C7 (C9) in this schematic is small 5.0 uF - just to show how the method works. In reality C7 (C9) should be 100.0+ uF for sure.
Add: the advantage of this method is that
= in prior art "rectifier + zener-regulator" the power signal is collected in capacitor immediately after rectifier, then suppressed by trainsistor+zener diode schematic.
= instead, in this invention the power signal first has been CUT (to it's 50...70% of max amplitude, RMS value) by transistor+zener diode schematic, and only after that the power signal is collected (smoothed) by two capacitors; then the two cut-and-smoothed signals are summed by output bipolar transistor.
 
Last edited:
Your emitter followers have exactly the same output impedance.

Jan
Sorry, no.
There is a huge difference:
There is NO capacitor in low part (Cap shunting the resistor or zener diode, as in cap-multiplier) on each sleeve.

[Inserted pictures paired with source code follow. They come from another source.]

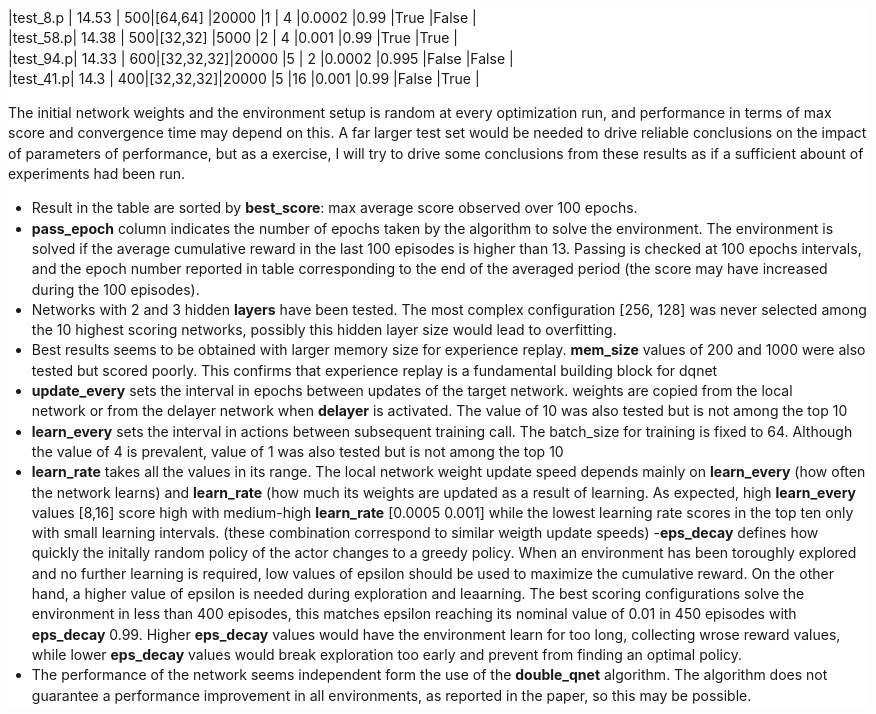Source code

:|test_8.p |   14.53  |       500|[64,64]   |20000   |1           | 4         |0.0002   |0.99     |True       |False  |                                              
|test_58.p|   14.38  |       500|[32,32]   |5000    |2           | 4         |0.001    |0.99     |True       |True   |                                                
|test_94.p|   14.33  |       600|[32,32,32]|20000   |5           | 2         |0.0002   |0.995    |False      |False  |                                       
|test_41.p|   14.3   |       400|[32,32,32]|20000   |5           |16         |0.001    |0.99     |False      |True   |        

The initial network weights and the environment setup is random at every optimization run, and performance in terms of 
max score and convergence time may depend on this. A far larger test set would be needed to drive reliable conclusions 
on the impact of parameters of performance, but as a exercise, I will try to drive some conclusions from these results 
as if a sufficient abount of experiments had been run.                                                       
 - Result in the table are sorted by __best_score__: max average score observed over 100 epochs.
 - __pass_epoch__ column indicates the number of epochs taken by the algorithm to solve the environment. The environment 
is solved if the average cumulative reward in the last 100 episodes is higher than 13. Passing is checked at 100
epochs intervals, and the epoch number reported in table corresponding to the end of the averaged period 
(the score may have increased during the 100 episodes). 
- Networks with 2 and 3 hidden __layers__ have been tested. The most complex configuration [256, 128] was never selected 
 among the 10 highest scoring networks, possibly this hidden layer size would lead to overfitting.
- Best results seems to be obtained with larger memory size for experience replay. __mem_size__ values of 200 and 1000 were 
also tested but scored poorly. This confirms that experience replay is a fundamental building block for dqnet
- __update_every__ sets the interval in epochs between updates of the target network. weights are copied from the local   
 network or from the delayer network when __delayer__ is activated. The value of 10 was also tested but is not among the 
 top 10
- __learn_every__ sets the interval in actions between subsequent training call. The batch_size for training is fixed 
to 64. Although the value of 4 is prevalent, value of 1 was also tested but is not among the top 10
- __learn_rate__ takes all the values in its range. The local network weight update speed depends mainly on __learn_every__
(how often the network learns) and __learn_rate__ (how much its weights are updated as a result of learning. 
As expected, high __learn_every__ values [8,16] score high with medium-high __learn_rate__ [0.0005 0.001] while the 
lowest learning rate scores in the top ten only with small learning intervals. (these combination correspond to similar 
weigth update speeds) 
-__eps_decay__ defines how quickly the initally random policy of the actor changes to a greedy policy. When an environment 
 has been toroughly explored and no further learning is required, low values of epsilon should be used to maximize 
 the cumulative reward. On the other hand, a higher value of epsilon is needed during exploration and leaarning.
 The best scoring configurations solve the environment in less than 400 episodes, this matches epsilon reaching its 
 nominal value of 0.01 in 450 episodes with __eps_decay__ 0.99. Higher __eps_decay__ values would have the environment 
 learn for too long, collecting wrose reward values, while lower __eps_decay__ values would break exploration too early
 and prevent from finding an optimal policy.
- The performance of the network seems independent form the use of the __double_qnet__ algorithm. The algorithm does not 
 guarantee a performance improvement in all environments, as reported in the paper, so this may be possible.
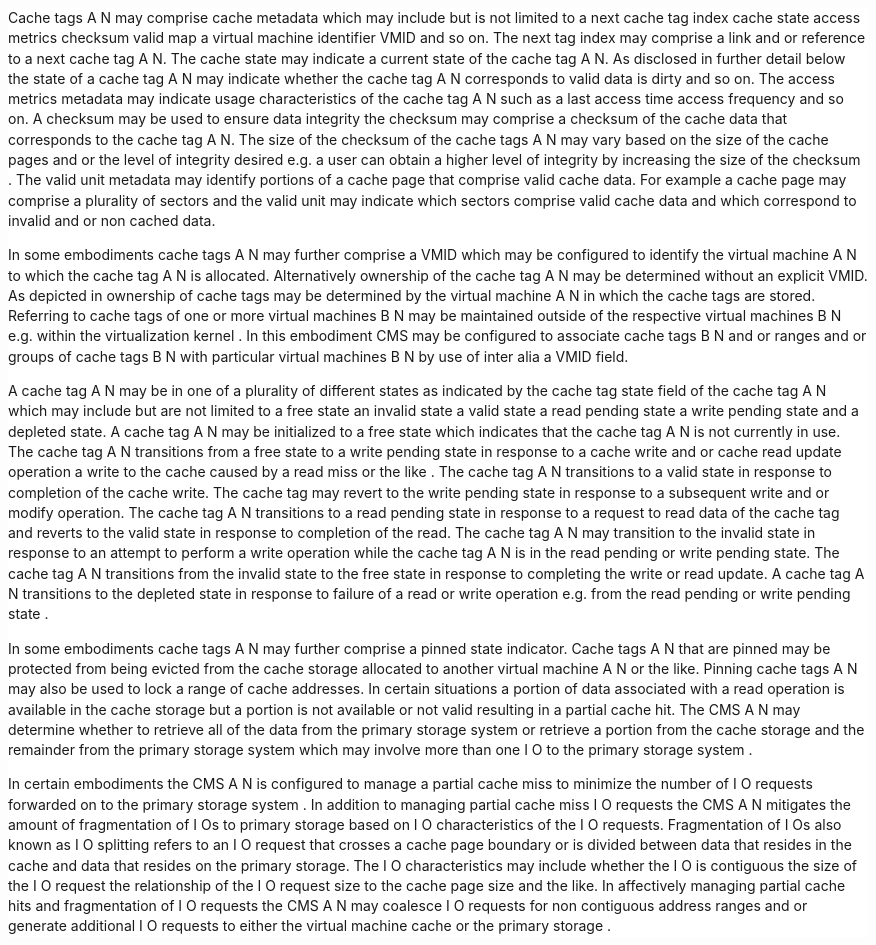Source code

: Cache tags A N may comprise cache metadata which may include but is not limited to a next cache tag index cache state access metrics checksum valid map a virtual machine identifier VMID and so on. The next tag index may comprise a link and or reference to a next cache tag A N. The cache state may indicate a current state of the cache tag A N. As disclosed in further detail below the state of a cache tag A N may indicate whether the cache tag A N corresponds to valid data is dirty and so on. The access metrics metadata may indicate usage characteristics of the cache tag A N such as a last access time access frequency and so on. A checksum may be used to ensure data integrity the checksum may comprise a checksum of the cache data that corresponds to the cache tag A N. The size of the checksum of the cache tags A N may vary based on the size of the cache pages and or the level of integrity desired e.g. a user can obtain a higher level of integrity by increasing the size of the checksum . The valid unit metadata may identify portions of a cache page that comprise valid cache data. For example a cache page may comprise a plurality of sectors and the valid unit may indicate which sectors comprise valid cache data and which correspond to invalid and or non cached data.

In some embodiments cache tags A N may further comprise a VMID which may be configured to identify the virtual machine A N to which the cache tag A N is allocated. Alternatively ownership of the cache tag A N may be determined without an explicit VMID. As depicted in ownership of cache tags may be determined by the virtual machine A N in which the cache tags are stored. Referring to cache tags of one or more virtual machines B N may be maintained outside of the respective virtual machines B N e.g. within the virtualization kernel . In this embodiment CMS may be configured to associate cache tags B N and or ranges and or groups of cache tags B N with particular virtual machines B N by use of inter alia a VMID field.

A cache tag A N may be in one of a plurality of different states as indicated by the cache tag state field of the cache tag A N which may include but are not limited to a free state an invalid state a valid state a read pending state a write pending state and a depleted state. A cache tag A N may be initialized to a free state which indicates that the cache tag A N is not currently in use. The cache tag A N transitions from a free state to a write pending state in response to a cache write and or cache read update operation a write to the cache caused by a read miss or the like . The cache tag A N transitions to a valid state in response to completion of the cache write. The cache tag may revert to the write pending state in response to a subsequent write and or modify operation. The cache tag A N transitions to a read pending state in response to a request to read data of the cache tag and reverts to the valid state in response to completion of the read. The cache tag A N may transition to the invalid state in response to an attempt to perform a write operation while the cache tag A N is in the read pending or write pending state. The cache tag A N transitions from the invalid state to the free state in response to completing the write or read update. A cache tag A N transitions to the depleted state in response to failure of a read or write operation e.g. from the read pending or write pending state .

In some embodiments cache tags A N may further comprise a pinned state indicator. Cache tags A N that are pinned may be protected from being evicted from the cache storage allocated to another virtual machine A N or the like. Pinning cache tags A N may also be used to lock a range of cache addresses. In certain situations a portion of data associated with a read operation is available in the cache storage but a portion is not available or not valid resulting in a partial cache hit. The CMS A N may determine whether to retrieve all of the data from the primary storage system or retrieve a portion from the cache storage and the remainder from the primary storage system which may involve more than one I O to the primary storage system .

In certain embodiments the CMS A N is configured to manage a partial cache miss to minimize the number of I O requests forwarded on to the primary storage system . In addition to managing partial cache miss I O requests the CMS A N mitigates the amount of fragmentation of I Os to primary storage based on I O characteristics of the I O requests. Fragmentation of I Os also known as I O splitting refers to an I O request that crosses a cache page boundary or is divided between data that resides in the cache and data that resides on the primary storage. The I O characteristics may include whether the I O is contiguous the size of the I O request the relationship of the I O request size to the cache page size and the like. In affectively managing partial cache hits and fragmentation of I O requests the CMS A N may coalesce I O requests for non contiguous address ranges and or generate additional I O requests to either the virtual machine cache or the primary storage .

They are simply two plain regular linear regulator with zener diode. No difference to usual design, and thus have low output impedance.
The one (sleeve) cuts lower part of sine wave - as ANY usual linear regulator. Absolutely no difference with well-knowing schematics.
The other one cuts the UPPER part of sine wave - that is the difference to usual design.